Finland’s Sasu Ripatti aka Vladislav Delay has been responsible for some of the most radically positioned rhythmic electronic music of the past few decades. His willingness to abandon measured and progression senses of repetition in favour of multi-layered unfolding pulses has become a touchstone for a new sensing of time.
In a similar way, Norwegian guitarist Eivind Aarset has reappraised the harmonic and timbral capacities of his chosen instrument, the guitar, and unlocked new perspectives on this seemingly familiar instrument. His experiments have unsurprisingly caught the ear of similarly restless artists such as Jon Hassell or David Sylvian, with whom Aarset has collaborated.
It’s little wonder then that these two musicians have gravitated towards one another on Singles. Gravity seems a fitting metaphor too, in that this record is a series of orbits, elemental materials catching onto one another and hurtling the music in directions not really expected, nor traceable. Singles is a record of dimension too, opening outward and collating, sometimes simultaneously, texture and pulse into ultraviolet sonic nebula, as ecstatic as they are enveloping.
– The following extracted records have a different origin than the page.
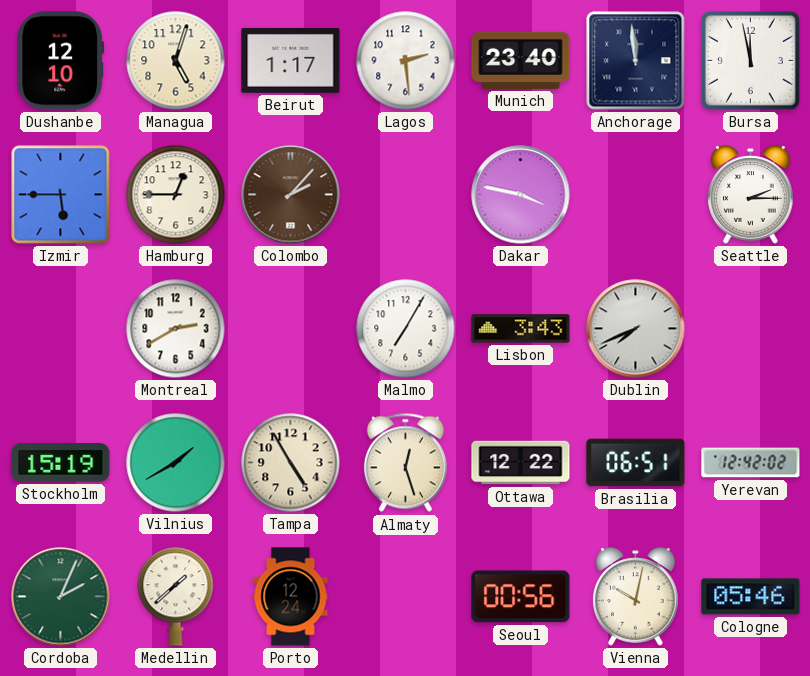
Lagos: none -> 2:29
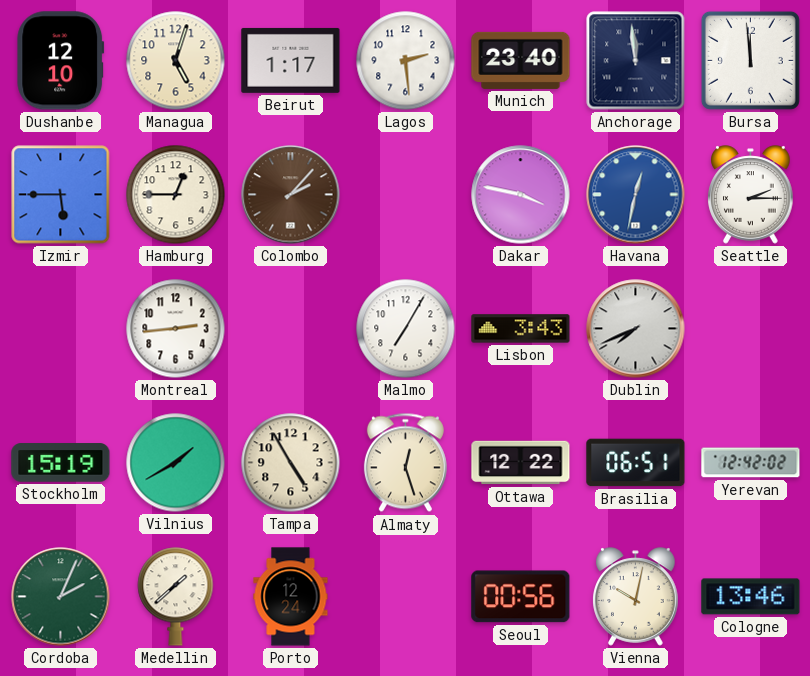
Bursa: 11:58 -> 11:59
Havana: none -> 12:32
Montreal: 2:40 -> 2:44
Cologne: 05:46 -> 13:46
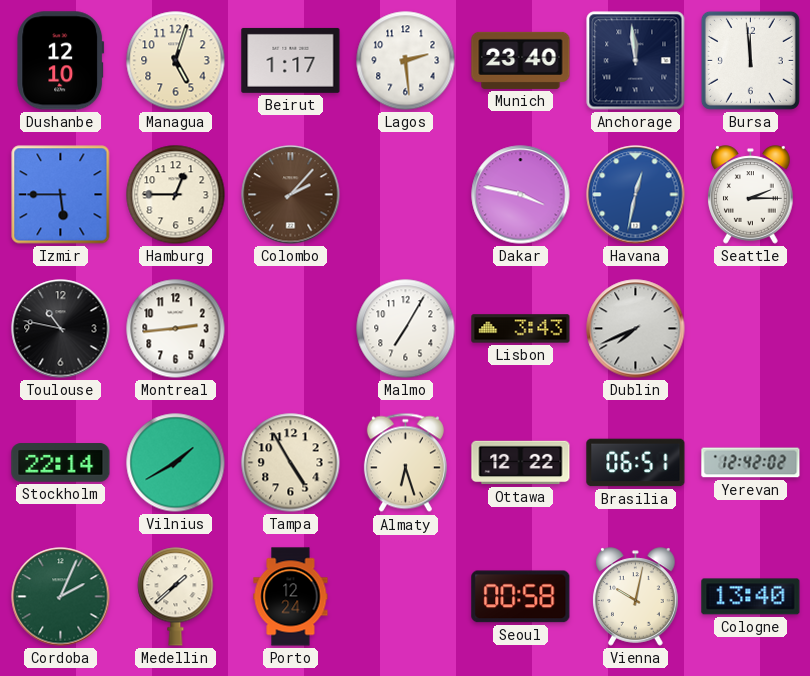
Toulouse: none -> 10:47
Stockholm: 15:19 -> 22:14
Almaty: 12:27 -> 6:27
Seoul: 00:56 -> 00:58
Cologne: 13:46 -> 13:40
From moments of fluid improvisation, emerge deeply morphic compositions that fold into and on top of themselves, forging an ever deepening sense of pressure and energy. At times open, reductive and spatial, this record also has moments of explosive force, an excessive spilling over that speaks to the fearlessness of these two artists. These are unbounded works, pulling ever closer towards the very edges of what is knowable, in sound.